“Isae!” Akos shouted. “We have to go!”
Isae gave him a look that was like poison. She put her hands under Ori’s arms and tried to drag her toward the ship. Akos went to Ori’s legs, to help, but Isae snapped, “Hands off her!” so he stepped back. By that time, Cisi had made it to the platform, and Isae didn’t yell at her. Together they carried Ori’s body up the steps to the ship.
Akos turned to Eijeh, who hadn’t moved from where he was when Isae tackled him. When Akos shook his older brother’s shoulder, he still didn’t move, so Akos touched his fingers to Eijeh’s throat to make sure he was still alive. And he was. Strong pulse. Strong breaths.
“Akos!” Cyra shouted from the arena floor. She was still next to Ryzek’s body, knife in hand.
“Leave it!” he shouted back. Why not just leave his body to carrion birds and Noavek loyalists?
“No!” Cyra said, her eyes wide, urgent. “I can’t!”
She held up the knife. He hadn’t looked close before; all he had seen was Ryzek’s body, limp, and Cyra standing over it with blade drawn. But when she gestured toward the weapon, he saw that the blade was clean. She hadn’t stabbed Ryzek. She hadn’t stabbed him, so why had he collapsed?
Akos remembered Suzao’s face hitting his soup in the cafeteria, and the guard outside the amphitheater door, going limp, and it was obvious: Cyra had drugged Ryzek.

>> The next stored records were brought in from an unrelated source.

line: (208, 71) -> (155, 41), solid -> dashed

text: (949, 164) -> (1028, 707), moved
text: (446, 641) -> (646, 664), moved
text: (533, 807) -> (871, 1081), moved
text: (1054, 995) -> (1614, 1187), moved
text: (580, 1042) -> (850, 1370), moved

Even though he knew Cyra was more than Ryzek’s Scourge, or even Ryzek’s Executioner—even though he had seen the better parts of her, getting stronger in the worst environment possible, like the hushflower that bloomed in the Deadening time—somehow, he’d never considered this possibility:
Cyra had spared Ryzek. For him.
CHAPTER 39: CYRA
THE HATCH DOOR OF the renegade ship closed behind us. I checked Ryzek’s pulse before untying the rope from his chest. It was weak, but steady, just as it was supposed to be. Given the timing of his fall, and the strength of Akos’s sleep blends, it would be a while before he woke. I hadn’t stabbed him, though I had taken great pains to make it look as if I had, in case anyone was watching closely on the sights.
Yma Zetsyvis had disappeared in a pale blue flourish in the chaotic aftermath of the challenge. I wished I had gotten the chance to thank her, but then, she hadn’t poisoned Ryzek for me; she had believed it would kill him, as I had led her to believe it would. She probably would have hated my gratitude. And when she found out that I had lied to her, she would hate me more than before.
Isae and Cisi crouched on either side of Ori’s body. Akos stood behind his sister. When she snaked her hand back to reach for him, he was already stretching toward her; they clasped fingers, Akos’s gift freeing Cisi’s tears.
“May the current, which flows through and around each and all of us, living and passed, guide Orieve Benesit to a place of peace,” Cisi murmured, covering Isae’s bloody hands with her own. “May we who live hear its comfort clearly, and strive to match our actions to the path it sets for us.”
Isae’s hair was stringy and wet with spit, sticking to her lips. Cisi brushed it away from her face, tucking it behind her ears. I felt the warmth and the weight of Cisi’s currentgift, settling me into myself.
“May it be so,” Isae finally said, apparently closing the prayer. I had never heard Thuvhesit prayers before, though I knew they spoke to the current itself, rather than its alleged master, like the smaller Shotet sects. Shotet prayers were lists of certainties rather than requests, and I liked the honesty of Thuvhesit tentativeness, the implicit acknowledgment that they didn’t know if their prayers would be answered.
Isae stood, her hands limp at her sides. The ship lurched, sending us all off balance. I didn’t worry that we would be pursued across the skies of Voa; there was no one left to order it.
“You knew,” Isae said, looking up at Akos. “You knew he had been brainwashed by Ryzek, that he was dangerous—” She gestured to Eijeh, still lying unconscious on the metal floor. “From the very beginning.”
“I didn’t think he would ever—” Akos choked a little. “He loved her like a sister—”
“Don’t you dare say that to me.” Isae bent her fingers into fists, her knuckles turning white. “She was my sister. She does not belong to him, or to you, or to anyone else!”
I was too distracted by their conversation to stop Teka from kneeling next to Ryzek. She put her hand against his throat, then his chest, sliding it under his armor.
“Cyra,” Teka said in a low voice. “Why is he alive?”